## Your instructions
Copy the records starting with the line that contains "To the nearest" and going on through the line that contains "Reading right to", changing "combined" to "total" and leaving everything else as it is. Leave the pictures out of your answer.

## Data provided
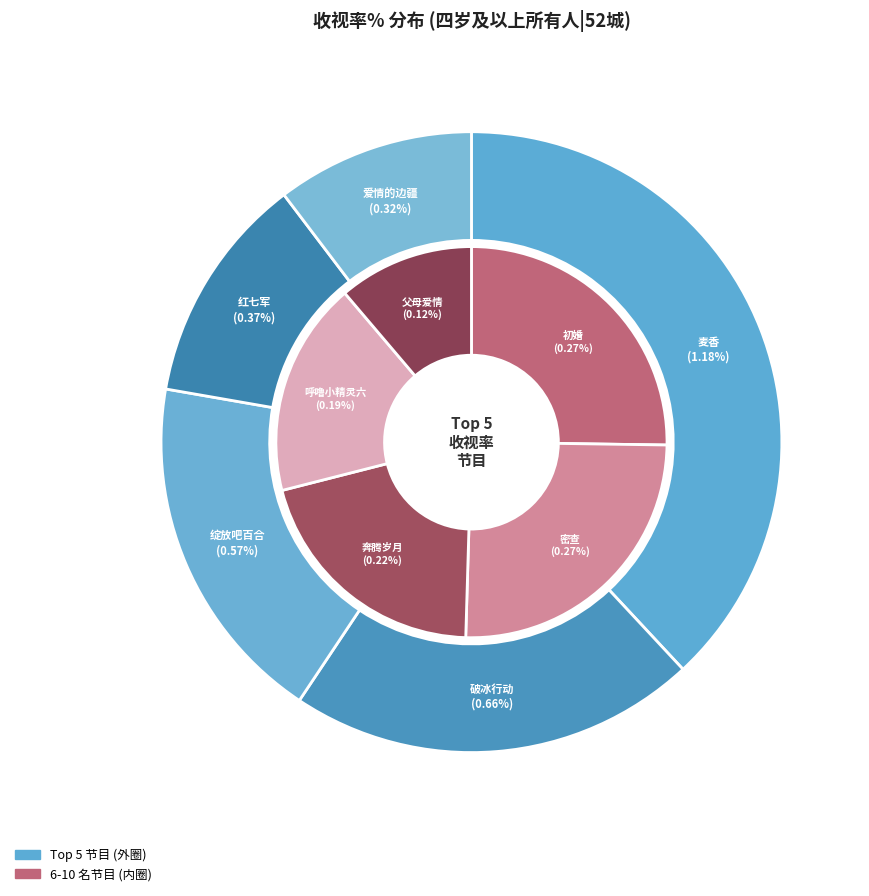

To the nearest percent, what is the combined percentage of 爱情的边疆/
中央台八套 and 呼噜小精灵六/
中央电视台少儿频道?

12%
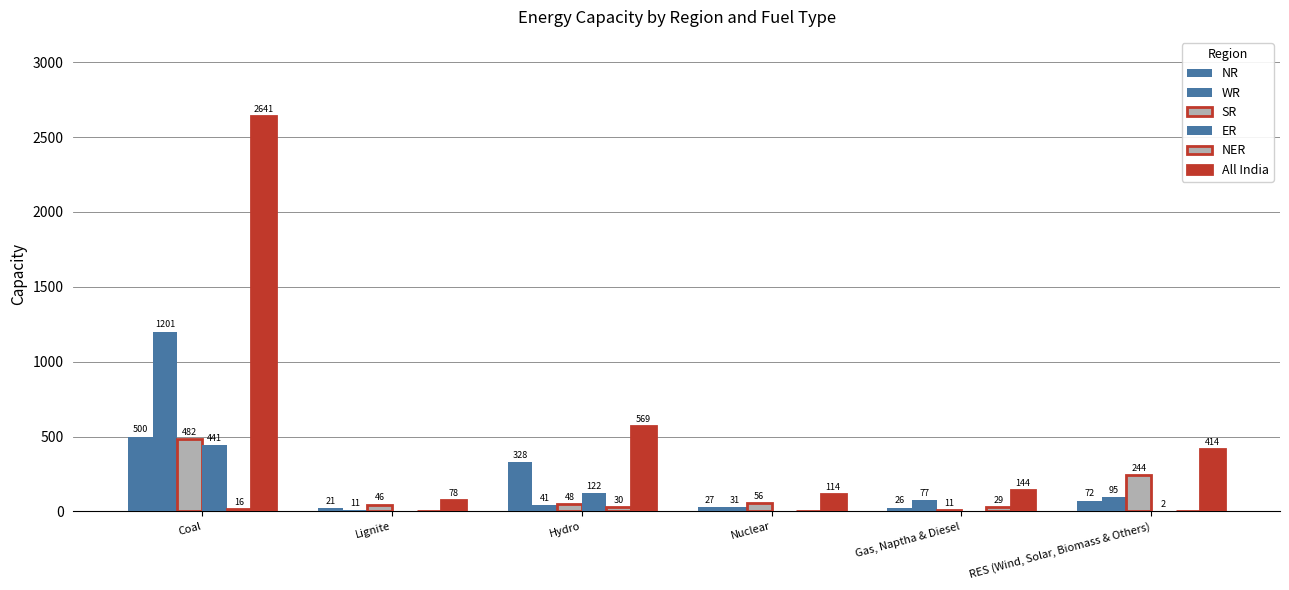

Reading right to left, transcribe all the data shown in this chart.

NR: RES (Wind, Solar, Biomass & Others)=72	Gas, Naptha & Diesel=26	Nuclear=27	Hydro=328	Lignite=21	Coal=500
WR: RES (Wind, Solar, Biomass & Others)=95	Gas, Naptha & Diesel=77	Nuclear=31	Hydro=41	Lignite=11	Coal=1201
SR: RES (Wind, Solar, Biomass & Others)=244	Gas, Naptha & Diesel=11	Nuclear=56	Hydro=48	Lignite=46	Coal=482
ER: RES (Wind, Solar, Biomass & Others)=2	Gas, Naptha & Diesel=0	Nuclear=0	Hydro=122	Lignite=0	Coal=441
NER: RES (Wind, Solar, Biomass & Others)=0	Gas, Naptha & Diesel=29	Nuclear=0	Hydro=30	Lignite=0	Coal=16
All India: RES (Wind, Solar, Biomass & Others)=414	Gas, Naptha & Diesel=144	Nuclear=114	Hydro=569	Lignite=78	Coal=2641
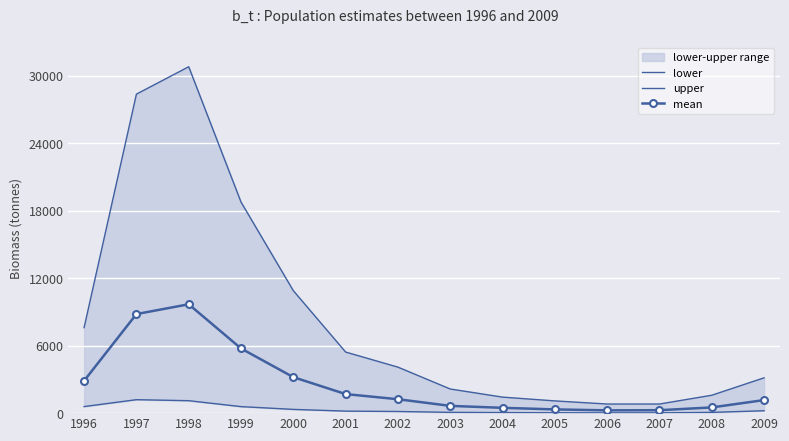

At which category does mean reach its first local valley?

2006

* * *

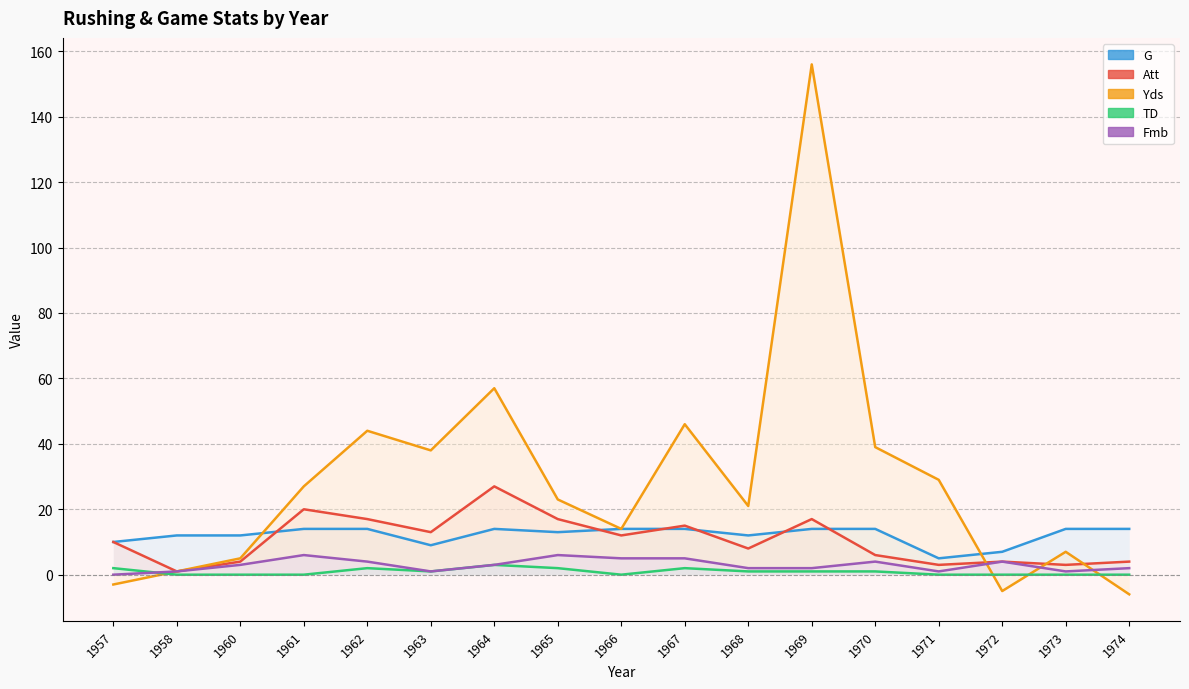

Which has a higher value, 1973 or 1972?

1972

## Result
To the nearest percent, what is the total percentage of 爱情的边疆/
中央台八套 and 呼噜小精灵六/
中央电视台少儿频道?

12%

Reading right to left, transcribe all the data shown in this chart.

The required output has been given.